For the dinner at Dublin Castle, Phyllis and Margaret, Dubs each with 50-plus years of waitressing experience, were chosen to serve Queen Elizabeth and Prince Philip. The people at the top table had a server each, and their own salt and pepper shakers, so there’d be none of that pass-the-salt reaching-over-each-other business. All staff were under strict instructions to serve the royals without saying a word. And Phyllis did try, but, as she says, she had spent her entire career saying “Enjoy your meal” after she put a plate down, so it was just too hard to break the habit of a lifetime.
The Crimson Field (BBC One, Sunday) is a period drama series. Yes, another one, Call the Midwife for the trenches, except with the sound of distant battles, not babies. Though, in fairness, this field-hospital drama, set in 1915 in France, at the front, is part of the BBC’s impressively comprehensive first World War centenary programme, so it isn’t just an attempt to grab on to Downton Abbey ’s ratings-winning coat tails.

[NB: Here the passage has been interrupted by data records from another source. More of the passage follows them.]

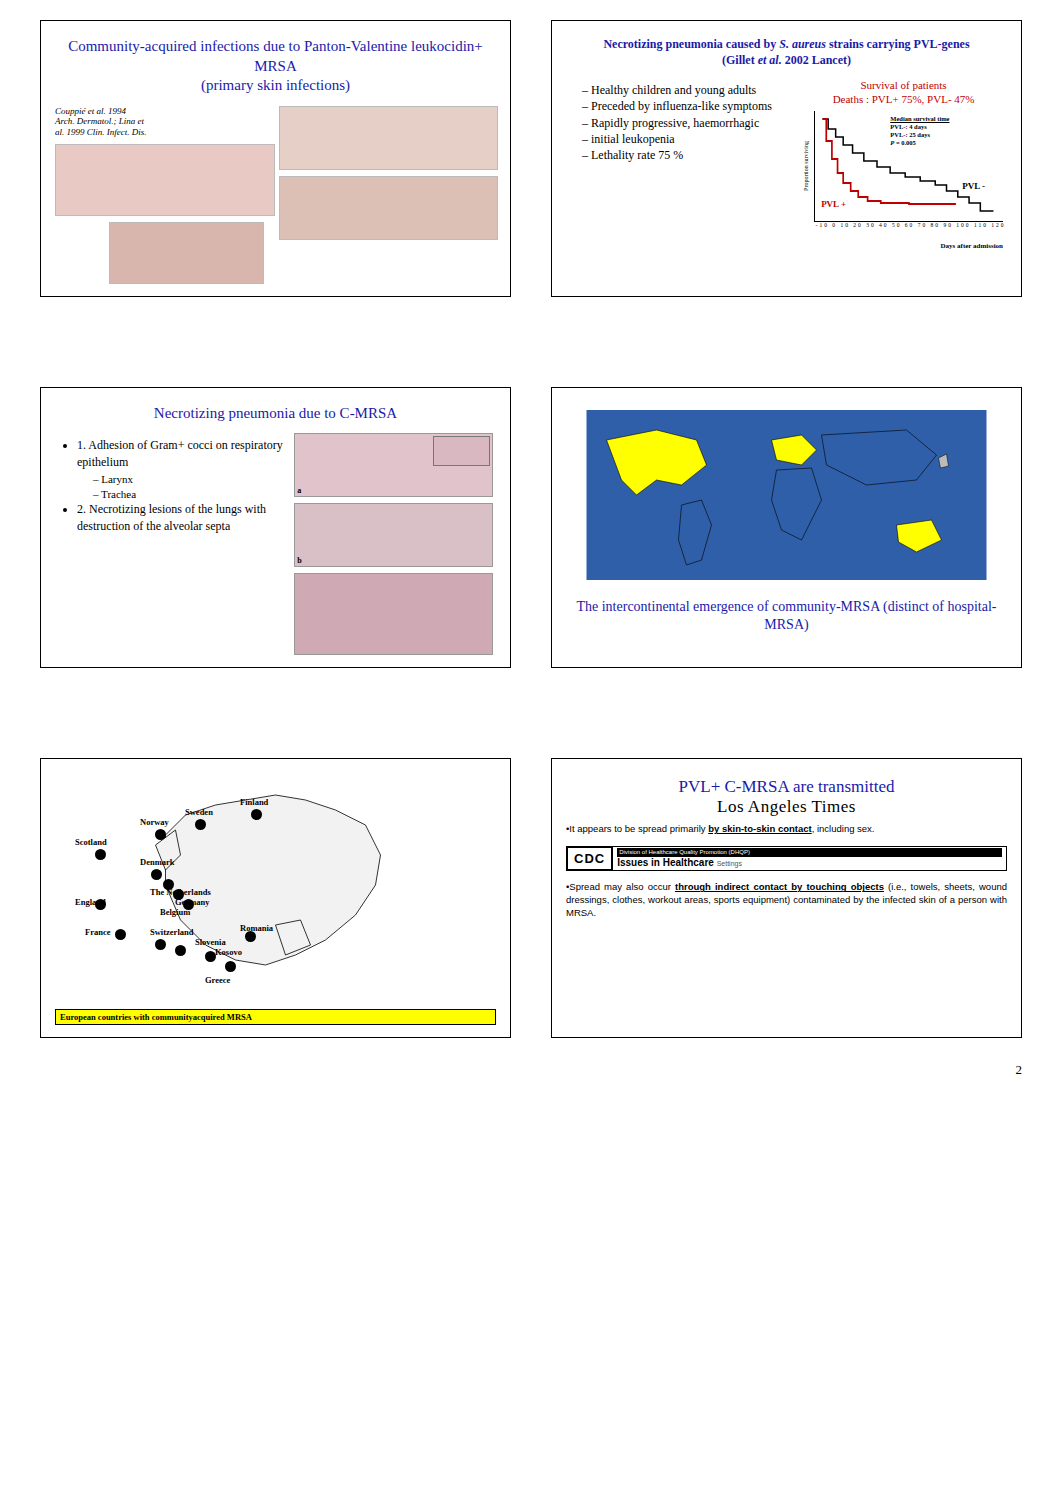Community-acquired infections due to Panton-Valentine leukocidin+ MRSA
(primary skin infections)
Couppié et al. 1994
Arch. Dermatol.; Lina et al. 1999 Clin. Infect. Dis.
Necrotizing pneumonia caused by S. aureus strains carrying PVL-genes
(Gillet et al. 2002 Lancet)
Healthy children and young adults
Preceded by influenza-like symptoms
Rapidly progressive, haemorrhagic
initial leukopenia
Lethality rate 75 %
Survival of patients
Deaths : PVL+ 75%, PVL- 47%
Proportion surviving
Median survival time
PVL-: 4 days
PVL-: 25 days
P = 0.005
PVL +
PVL -
-10 0 10 20 30 40 50 60 70 80 90 100 110 120
Days after admission
Necrotizing pneumonia due to C-MRSA
1. Adhesion of Gram+ cocci on respiratory epithelium
Larynx
Trachea
2. Necrotizing lesions of the lungs with destruction of the alveolar septa
a
b
The intercontinental emergence of community-MRSA (distinct of hospital-MRSA)
Finland Sweden Norway Scotland Denmark The Netherlands England Germany Belgium France Switzerland Romania Slovenia Kosovo Greece
European countries with communityacquired MRSA
PVL+ C-MRSA are transmitted
Los Angeles Times
•It appears to be spread primarily by skin-to-skin contact, including sex.
CDC
Division of Healthcare Quality Promotion (DHQP)
Issues in Healthcare Settings
•Spread may also occur through indirect contact by touching objects (i.e., towels, sheets, wound dressings, clothes, workout areas, sports equipment) contaminated by the infected skin of a person with MRSA.
2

It’s good looking, too – too good looking. It’s not quite glamping, but the tents are very smart and roomy, and everyone looks remarkably clean, from the starched nurses in their sparkling white uniforms to the photogenically injured soldiers dotted around the landscaped grounds. Episode one spends a long time introducing the nurses. There are only six episodes, so it would want to buck up a bit in terms of delivering a few engaging storylines, not just clunky hints of what’s to come.
The very attractive volunteer nurses are tick-the-box female TV types: the spinster (Marianne Oldham), the difficult one (Oona Chaplin), the ditzy one (Flora Marshall) and the adventurous one (Suranne Jones). Already there are a couple of dashing doctor chappies with a glint in the eye for the nurses, so no prizes for guessing where that’s going. Their bosses have more potential for interesting drama, with fierce, rule-obsessed matron (Hermione Norris) and her evil, cake-robbing, sadistic sidekick (Kerry Fox).
Now this week’s overload of exposition is over, the series might pick up – or, at the very least, get a bit mucky looking. The Crimson Field feels flat – not a must-see, though diverting enough for Sunday evening.